Le droit canonique contemporain reconnait et encadre la possibilité d’exprimer publiquement la défection d’un fidèle. Le Code de droit canonique de 1983 (dont on célèbre donc le trentième anniversaire) fait ainsi un acte formel de défection dit actus formalis defectionis ab Ecclesia catholica (Conseil pontifical pour les textes législatifs). L’apostat de la foi est exclu de plein droit de la communion de l’Église : il est excommunié latae sententiae (CIC, can. 1364 §1). Les funérailles chrétiennes ne seront pas envisageables (CIC, can. 1184) et le mariage à l’église peut être fermé si l’autre conjoint n’est pas baptisé ou est lui-même apostat (CIC, can. 1117). Ce n’est donc pas un acte anodin.

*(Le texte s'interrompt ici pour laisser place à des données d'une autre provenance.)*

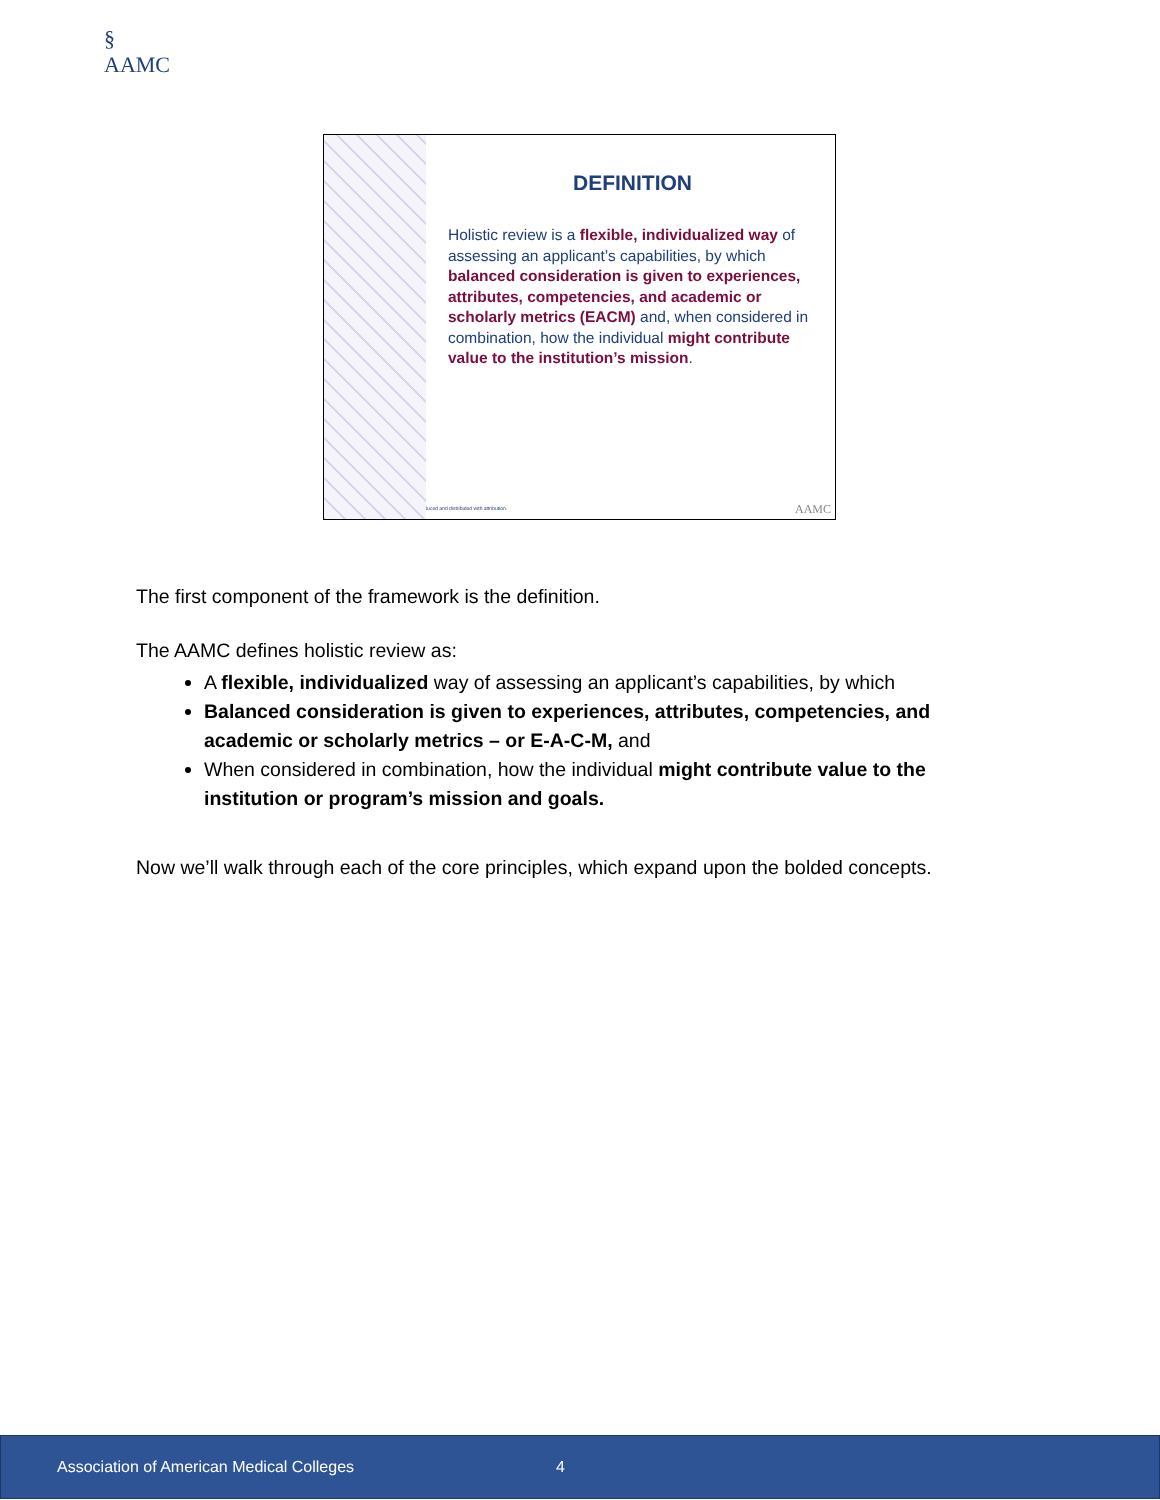§
AAMC
DEFINITION
Holistic review is a flexible, individualized way of assessing an applicant’s capabilities, by which balanced consideration is given to experiences, attributes, competencies, and academic or scholarly metrics (EACM) and, when considered in combination, how the individual might contribute value to the institution’s mission.
luced and distributed with attribution.
AAMC
The first component of the framework is the definition.
The AAMC defines holistic review as:
A flexible, individualized way of assessing an applicant’s capabilities, by which
Balanced consideration is given to experiences, attributes, competencies, and academic or scholarly metrics – or E-A-C-M, and
When considered in combination, how the individual might contribute value to the institution or program’s mission and goals.
Now we’ll walk through each of the core principles, which expand upon the bolded concepts.
Association of American Medical Colleges 4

Toutefois, même une fois la personne rayée des registres de baptême, la grâce demeure:

le lien sacramentel d’appartenance au Corps du Christ qui est l’Église, donné par le caractère baptismal, est un lien ontologique permanent, et aucun acte ou fait de défection ne le fait s’évanouir (Conseil pontifical pour les textes législatifs, §7).

En outre, et surtout, si j’ai bien compris (ami canoniste n’hésite pas à me corriger – fraternellement of course-), cet acte aux conséquences graves suppose une apostasie de la foi. Comme le rappelle le Conseil pontifical pour les textes législatifs :

L’acte juridique et administratif d’abandon de l’Église ne peut pas constituer à lui seul un acte formel de défection au sens du Code de Droit Canonique, puisque pourrait subsister la volonté de persévérer dans la communion de la foi (Conseil pontifical pour les textes législatifs, §3).

Autrement dit, il faudrait distinguer entre les différentes formes de demande de débaptême. Certaines, sans doute la plupart, sont motivées par un rejet de l’institution ecclésiale et non par un éloignement de la foi (certaines sont motivées également par la conversion à une autre religion notamment à l’Islam même si cela n’est pas nécessaire). Par conséquent, elles ne seraient pas des défections radicales. La subtilité échappera peut-être à beaucoup mais cela me semble important notamment quant à la pastorale à mettre en œuvre pour répondre à ce phénomène.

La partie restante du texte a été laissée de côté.